Amazon SNS (Simple Notification Service):

1. Publish-Subscribe (Pub/Sub) model
2. Push-based messaging
3. One-to-many communication
4. Supports multiple protocols (HTTP, email, SMS, SQS, Lambda, etc.)
5. Messages are not persisted (unless explicitly configured with a queue)
6. Ideal for broadcast communication and fanout patterns
7. Supports message filtering at the subscriber level

Amazon SQS (Simple Queue Service):

1. Queue model
2. Pull-based messaging
3. One-to-one communication
4. Primarily used with applications
5. Messages are persisted in the queue until processed
6. Ideal for decoupling application components and handling backpressure
7. Supports message delay and visibility timeout

Key Differences:

1. Message Delivery:
   - SNS: Push-based. SNS actively sends messages to all subscribers.
   - SQS: Pull-based. Consumers must poll the queue to retrieve messages.

2. Message Persistence:
   - SNS: Messages are not stored; they're delivered immediately or lost.
   - SQS: Messages are stored in the queue until successfully processed and deleted.

3. Scalability Pattern:
   - SNS: Fanout pattern. One message to multiple recipients.
   - SQS: Work queue pattern. Tasks distributed among multiple workers.

4. Use Cases:
   - SNS: Real-time notifications, mobile push notifications, email alerts.
   - SQS: Task queues, workload decoupling, batch processing.

5. Message Retention:
   - SNS: No built-in retention. Messages are sent once and not stored.
   - SQS: Messages can be retained for up to 14 days.

6. Order of Messages:
   - SNS: Does not guarantee message ordering.
   - SQS: Offers FIFO (First-In-First-Out) queues for strict ordering.

7. Subscription Model:
   - SNS: Supports various protocols and can send to multiple endpoint types.
   - SQS: Typically consumed by applications directly.

8. Delivery Retry:
   - SNS: Limited retry capability.
   - SQS: Messages remain in the queue and can be retried multiple times.

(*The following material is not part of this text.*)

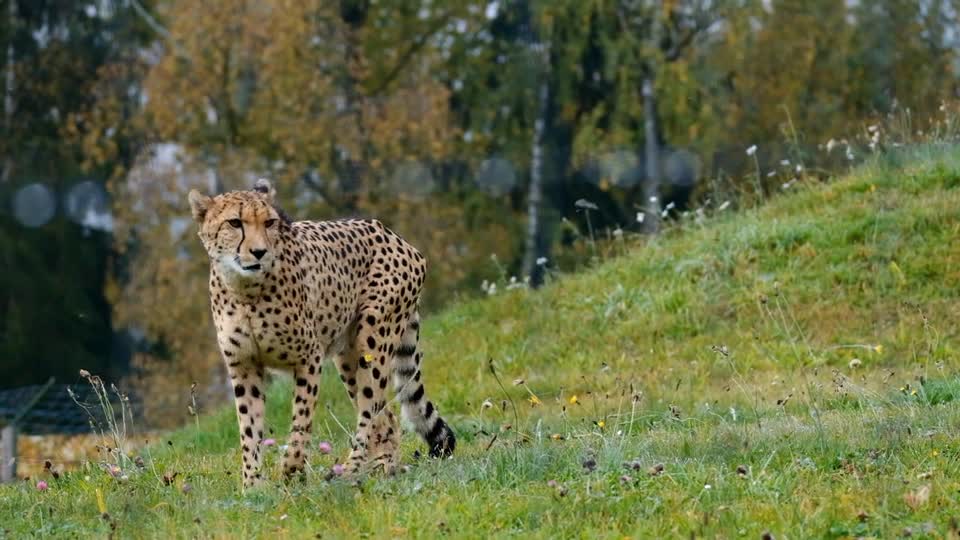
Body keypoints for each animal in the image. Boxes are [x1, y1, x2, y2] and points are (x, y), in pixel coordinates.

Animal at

In practice, SNS and SQS are often used together. A common pattern is to use SNS to publish messages to multiple SQS queues, combining the fanout capability of SNS with the persistence and scalability of SQS.

For example, you might use SNS to broadcast a message about a new data file, and have multiple SQS queues subscribed to this topic. Each queue could then feed into a different data processing pipeline, allowing parallel processing of the same event in different ways.

Understanding these differences helps in designing robust, scalable, and efficient cloud-native applications, especially in the context of machine learning pipelines and distributed systems.